Emma Grede, l’imprenditrice che ha contribuito al successo dei brand delle Kardashian, ha recentemente fatto discutere per le sue dichiarazioni sul concetto di “work-life balance”. Intervenendo al podcast The Diary of a CEO, ha definito l’equilibrio tra vita e lavoro come una “responsabilità personale” e, addirittura, un “campanello d’allarme” se viene sollevato durante un colloquio.
“Work-life balance è un tuo problema. Non è responsabilità del tuo datore di lavoro”, ha detto Grede. “Quando qualcuno mi parla di questo tema durante un’intervista, penso: ‘C’è qualcosa che non va’”.
Secondo la fondatrice di Good American, chi ambisce a una carriera di successo deve essere disposto a lavorare anche nei weekend, conciliare doveri familiari con impegni professionali, e mettere il “gioco duro” davanti al comfort. Lei stessa, madre di quattro figli, racconta di passare i weekend a Malibu, ma anche di lavorare regolarmente il sabato.
Eppure, ha anche sottolineato che non si aspetta che i suoi dipendenti siano incatenati alla scrivania: esiste flessibilità per un appuntamento dal parrucchiere o una riunione scolastica. Quello che contesta è l’atteggiamento di chi pone la qualità della vita davanti alla qualità del lavoro, almeno nel contesto dell’ambizione professionale estrema.
Un pensiero controcorrente, ma forse non del tutto sbagliato
Personalmente, comprendo bene quanto sia difficile per imprenditori e professionisti mantenere un equilibrio tra lavoro e vita privata, e spesso è il lavoro ad avere la meglio. Ma quando si parla di lavoro dipendente, con un contratto chiaro e dinamiche, attese e un monte ore possibilmente ben definito, il discorso cambia.
Se accetti un contratto impegnativo, sai a cosa vai incontro.

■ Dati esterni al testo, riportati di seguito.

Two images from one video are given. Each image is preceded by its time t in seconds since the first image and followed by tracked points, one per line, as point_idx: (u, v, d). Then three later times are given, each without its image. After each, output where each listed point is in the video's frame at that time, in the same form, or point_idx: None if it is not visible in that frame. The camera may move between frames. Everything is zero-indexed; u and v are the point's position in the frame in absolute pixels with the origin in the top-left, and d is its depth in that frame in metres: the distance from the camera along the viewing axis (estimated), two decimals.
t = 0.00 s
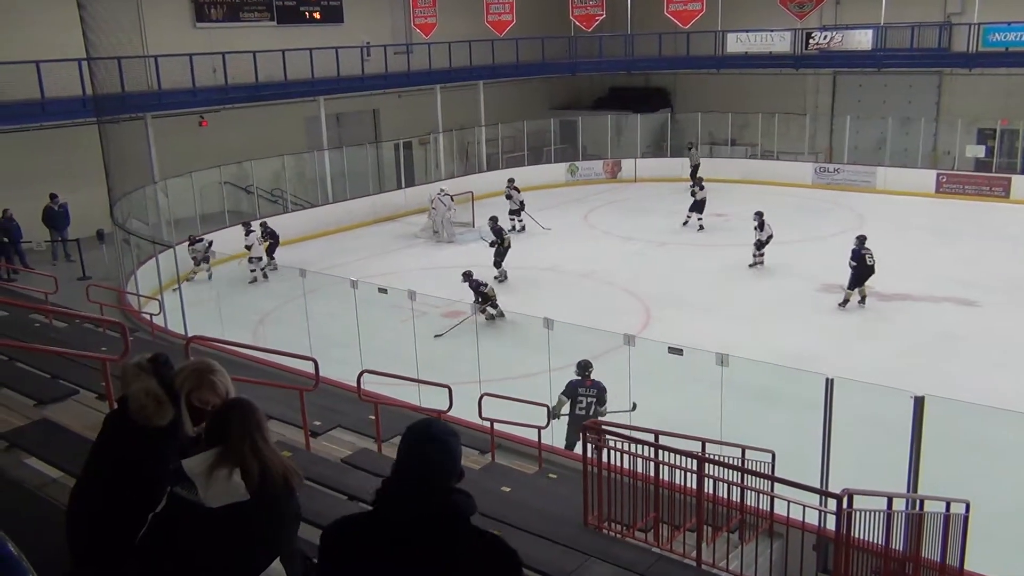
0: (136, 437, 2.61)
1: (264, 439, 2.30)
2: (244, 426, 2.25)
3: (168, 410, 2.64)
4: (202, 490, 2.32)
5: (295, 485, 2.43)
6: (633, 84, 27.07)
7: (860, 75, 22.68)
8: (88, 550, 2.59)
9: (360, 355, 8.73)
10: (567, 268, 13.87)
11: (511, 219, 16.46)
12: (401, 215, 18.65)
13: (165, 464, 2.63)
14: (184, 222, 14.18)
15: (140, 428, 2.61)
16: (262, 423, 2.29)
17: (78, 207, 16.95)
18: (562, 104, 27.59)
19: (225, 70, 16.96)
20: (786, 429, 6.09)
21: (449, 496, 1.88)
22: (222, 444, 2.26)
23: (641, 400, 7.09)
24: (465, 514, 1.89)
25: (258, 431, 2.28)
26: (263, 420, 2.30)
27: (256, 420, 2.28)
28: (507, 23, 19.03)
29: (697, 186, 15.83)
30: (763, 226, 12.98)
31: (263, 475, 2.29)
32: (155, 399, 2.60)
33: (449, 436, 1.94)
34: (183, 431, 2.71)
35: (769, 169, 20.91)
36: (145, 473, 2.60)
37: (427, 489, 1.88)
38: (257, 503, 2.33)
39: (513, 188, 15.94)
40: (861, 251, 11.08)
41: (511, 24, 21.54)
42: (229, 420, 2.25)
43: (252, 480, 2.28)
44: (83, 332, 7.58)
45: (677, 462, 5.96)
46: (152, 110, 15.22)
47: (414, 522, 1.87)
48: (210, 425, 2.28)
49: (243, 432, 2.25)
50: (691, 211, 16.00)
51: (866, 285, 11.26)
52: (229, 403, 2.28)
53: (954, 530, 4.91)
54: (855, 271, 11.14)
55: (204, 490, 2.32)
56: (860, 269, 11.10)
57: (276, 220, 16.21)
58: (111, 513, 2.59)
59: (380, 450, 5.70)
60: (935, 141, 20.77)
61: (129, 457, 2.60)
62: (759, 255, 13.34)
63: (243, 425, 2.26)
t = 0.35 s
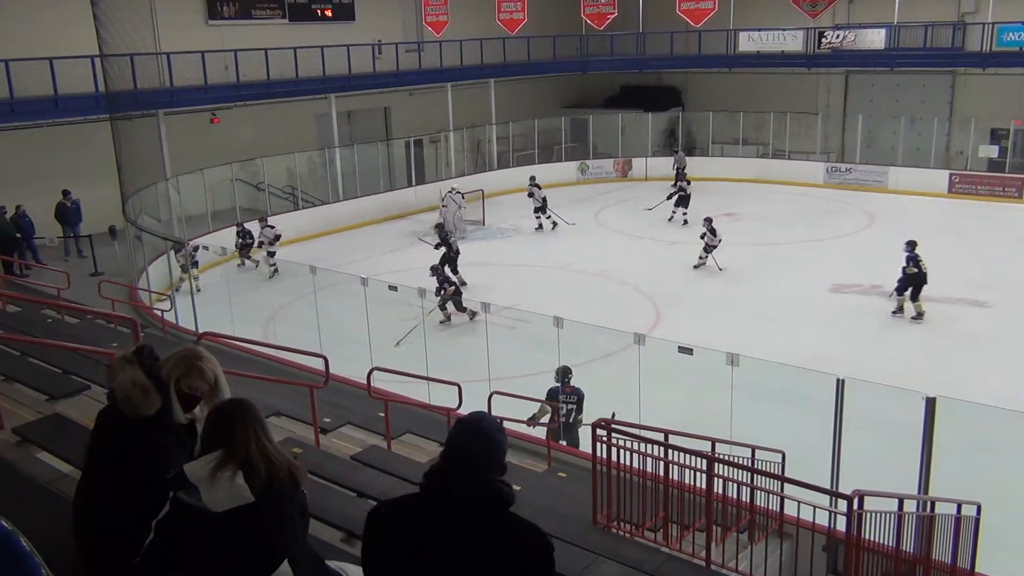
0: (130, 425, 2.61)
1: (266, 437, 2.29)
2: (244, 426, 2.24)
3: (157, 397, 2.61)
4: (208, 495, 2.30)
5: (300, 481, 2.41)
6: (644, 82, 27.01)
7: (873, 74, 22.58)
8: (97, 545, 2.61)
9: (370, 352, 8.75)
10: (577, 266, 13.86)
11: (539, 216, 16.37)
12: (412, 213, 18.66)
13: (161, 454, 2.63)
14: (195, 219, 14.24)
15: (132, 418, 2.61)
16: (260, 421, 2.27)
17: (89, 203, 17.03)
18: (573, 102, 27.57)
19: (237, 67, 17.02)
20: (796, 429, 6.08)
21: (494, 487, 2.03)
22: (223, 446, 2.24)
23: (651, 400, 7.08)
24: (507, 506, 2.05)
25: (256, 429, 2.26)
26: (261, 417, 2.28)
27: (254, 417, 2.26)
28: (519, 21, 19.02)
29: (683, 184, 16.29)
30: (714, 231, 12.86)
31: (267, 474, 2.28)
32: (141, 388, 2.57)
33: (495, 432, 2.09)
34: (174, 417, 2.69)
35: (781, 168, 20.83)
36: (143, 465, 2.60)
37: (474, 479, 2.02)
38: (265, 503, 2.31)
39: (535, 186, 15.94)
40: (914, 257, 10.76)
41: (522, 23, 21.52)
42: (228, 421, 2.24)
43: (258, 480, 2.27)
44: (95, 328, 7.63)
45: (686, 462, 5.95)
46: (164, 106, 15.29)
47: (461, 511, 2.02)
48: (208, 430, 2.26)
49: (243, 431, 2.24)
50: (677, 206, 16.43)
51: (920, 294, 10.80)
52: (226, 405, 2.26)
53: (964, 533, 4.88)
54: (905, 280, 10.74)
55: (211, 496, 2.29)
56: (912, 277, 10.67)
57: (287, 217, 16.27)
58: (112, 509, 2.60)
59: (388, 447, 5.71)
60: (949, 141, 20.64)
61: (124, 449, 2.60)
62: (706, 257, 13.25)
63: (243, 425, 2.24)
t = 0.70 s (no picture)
0: (100, 424, 2.56)
1: (287, 430, 2.30)
2: (265, 417, 2.26)
3: (123, 393, 2.54)
4: (227, 491, 2.28)
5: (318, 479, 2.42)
6: (655, 80, 26.97)
7: (885, 72, 22.47)
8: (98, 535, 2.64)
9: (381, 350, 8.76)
10: (587, 265, 13.84)
11: (561, 215, 16.29)
12: (422, 210, 18.66)
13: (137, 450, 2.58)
14: (207, 216, 14.29)
15: (101, 417, 2.55)
16: (282, 412, 2.29)
17: (101, 199, 17.10)
18: (584, 100, 27.53)
19: (248, 64, 17.06)
20: (807, 429, 6.05)
21: (523, 482, 2.08)
22: (245, 438, 2.25)
23: (660, 399, 7.07)
24: (536, 502, 2.10)
25: (278, 422, 2.28)
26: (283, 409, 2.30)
27: (276, 408, 2.28)
28: (530, 18, 19.00)
29: (682, 178, 16.43)
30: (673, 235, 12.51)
31: (287, 468, 2.28)
32: (106, 386, 2.51)
33: (524, 430, 2.13)
34: (148, 409, 2.62)
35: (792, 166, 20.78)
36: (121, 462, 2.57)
37: (505, 474, 2.08)
38: (285, 500, 2.30)
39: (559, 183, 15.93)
40: (976, 261, 10.36)
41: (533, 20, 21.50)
42: (250, 412, 2.25)
43: (279, 475, 2.27)
44: (106, 324, 7.65)
45: (697, 461, 5.94)
46: (177, 104, 15.33)
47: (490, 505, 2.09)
48: (230, 420, 2.27)
49: (264, 420, 2.26)
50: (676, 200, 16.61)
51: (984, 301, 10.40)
52: (248, 395, 2.28)
53: (978, 535, 4.83)
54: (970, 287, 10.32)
55: (231, 491, 2.28)
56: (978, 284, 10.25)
57: (297, 215, 16.30)
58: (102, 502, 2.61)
59: (398, 446, 5.72)
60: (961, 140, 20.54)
61: (102, 446, 2.56)
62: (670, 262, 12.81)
63: (266, 415, 2.26)
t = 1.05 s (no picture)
0: (82, 438, 2.49)
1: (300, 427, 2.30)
2: (277, 414, 2.25)
3: (100, 400, 2.48)
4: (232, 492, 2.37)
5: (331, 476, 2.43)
6: (663, 78, 26.94)
7: (894, 70, 22.39)
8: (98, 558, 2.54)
9: (389, 348, 8.76)
10: (594, 263, 13.84)
11: (576, 215, 16.28)
12: (429, 208, 18.68)
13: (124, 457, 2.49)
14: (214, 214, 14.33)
15: (81, 430, 2.49)
16: (295, 410, 2.29)
17: (110, 198, 17.16)
18: (591, 98, 27.48)
19: (256, 63, 17.09)
20: (814, 427, 6.03)
21: (530, 475, 2.09)
22: (256, 434, 2.26)
23: (668, 397, 7.07)
24: (546, 499, 2.10)
25: (291, 419, 2.27)
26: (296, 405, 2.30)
27: (287, 404, 2.28)
28: (537, 17, 18.98)
29: (689, 173, 16.44)
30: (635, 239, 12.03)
31: (291, 469, 2.30)
32: (80, 396, 2.46)
33: (535, 428, 2.16)
34: (129, 413, 2.54)
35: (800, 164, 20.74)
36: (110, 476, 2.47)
37: (511, 468, 2.10)
38: (288, 503, 2.33)
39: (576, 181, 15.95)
40: None
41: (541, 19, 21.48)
42: (261, 406, 2.26)
43: (279, 481, 2.30)
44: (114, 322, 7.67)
45: (704, 460, 5.93)
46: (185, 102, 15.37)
47: (495, 497, 2.10)
48: (241, 414, 2.28)
49: (275, 416, 2.25)
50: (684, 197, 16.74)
51: None
52: (260, 389, 2.29)
53: (986, 534, 4.82)
54: None
55: (236, 494, 2.35)
56: None
57: (305, 213, 16.33)
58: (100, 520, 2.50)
59: (405, 443, 5.73)
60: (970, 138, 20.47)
61: (88, 461, 2.47)
62: (640, 271, 12.21)
63: (277, 412, 2.26)
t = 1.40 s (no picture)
0: (86, 443, 2.51)
1: (302, 436, 2.25)
2: (276, 419, 2.21)
3: (103, 403, 2.51)
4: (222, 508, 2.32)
5: (336, 492, 2.35)
6: (668, 77, 26.92)
7: (900, 69, 22.33)
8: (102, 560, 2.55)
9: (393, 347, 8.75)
10: (599, 262, 13.83)
11: (585, 214, 16.27)
12: (434, 207, 18.68)
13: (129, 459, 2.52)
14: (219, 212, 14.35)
15: (85, 433, 2.52)
16: (296, 416, 2.24)
17: (116, 196, 17.19)
18: (596, 97, 27.45)
19: (261, 61, 17.10)
20: (818, 426, 6.03)
21: (531, 473, 2.09)
22: (252, 439, 2.22)
23: (672, 396, 7.06)
24: (549, 496, 2.10)
25: (291, 427, 2.22)
26: (299, 412, 2.26)
27: (290, 410, 2.24)
28: (542, 15, 18.97)
29: (700, 174, 16.66)
30: (582, 242, 11.90)
31: (284, 481, 2.23)
32: (81, 401, 2.49)
33: (538, 427, 2.16)
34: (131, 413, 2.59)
35: (804, 163, 20.70)
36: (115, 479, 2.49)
37: (514, 465, 2.10)
38: (278, 520, 2.25)
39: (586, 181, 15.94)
40: None
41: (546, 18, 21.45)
42: (260, 410, 2.22)
43: (264, 495, 2.24)
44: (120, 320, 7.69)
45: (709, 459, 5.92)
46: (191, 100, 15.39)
47: (497, 495, 2.10)
48: (241, 418, 2.25)
49: (274, 421, 2.21)
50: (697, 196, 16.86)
51: None
52: (264, 392, 2.25)
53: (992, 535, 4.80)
54: None
55: (226, 508, 2.30)
56: None
57: (310, 211, 16.34)
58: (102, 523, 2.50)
59: (410, 442, 5.73)
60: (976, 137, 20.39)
61: (92, 463, 2.50)
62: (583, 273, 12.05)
63: (276, 416, 2.21)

Alcune professioni – come quelle nella finanza della City o nei grandi studi legali – sono esigenti per natura, e spesso retribuite di conseguenza. Certo, questo porta a distorsioni (e burnout), ma in molti casi è una scelta consapevole. L’equilibrio si cerca dentro il sistema, non contro di esso.
Forse Emma Grede non ha tutti i torti. O forse semplicemente può permettersi di dire certe cose perché è donna ancora giovane, con soci importanti, di bella presenza in un mercato molto sensibile a questo fattore e... ha successo, e da lei, in America, si tollera anche una certa “cattiveria” imprenditoriale. Una “boss imbruttita” 2.0 che sa come vendere, anche le proprie opinioni.
Il rovescio della medaglia: il rischio del burnout e della colpevolizzazione
Ma attenzione: secondo la psicologa del lavoro Katina Sawyer, intervistata da Business Insider, questa visione sposta il peso del burnout interamente sulle spalle del lavoratore, deresponsabilizzando le aziende.
“Considerare il work-life balance come una skill personale rafforza un pensiero distorto. Permette ai datori di ignorare il ruolo delle loro aspettative nel causare stress e di scaricare la colpa sul singolo”, afferma Sawyer.
Il rischio, insomma, è di trasformare l’ambizione in una corsa al massacro, dove solo chi rinuncia alla vita personale può arrivare in cima. E non tutti vogliono – o possono – vivere così.
Anche leader come Satya Nadella, CEO di Microsoft, propongono un modello più sostenibile: non equilibrio, ma “armonia” tra lavoro e passioni. Un approccio più umano, forse più realistico, per una forza lavoro che sta cambiando.
Una discussione aperta
Emma Grede ha toccato un nervo scoperto. Il dibattito tra responsabilità individuale e dovere aziendale nel garantire un equilibrio sano è più attuale che mai. In un mondo del lavoro sempre più fluido, ibrido, e competitivo, la domanda resta: fino a che punto dobbiamo sacrificare la vita per il lavoro?
Forse, più che una risposta univoca, serve una nuova cultura della responsabilità condivisa. Dove chi ambisce all’eccellenza sa che dovrà faticare. Ma dove anche il sistema riconosce che il valore del lavoro non si misura solo in ore, ma in qualità di vita.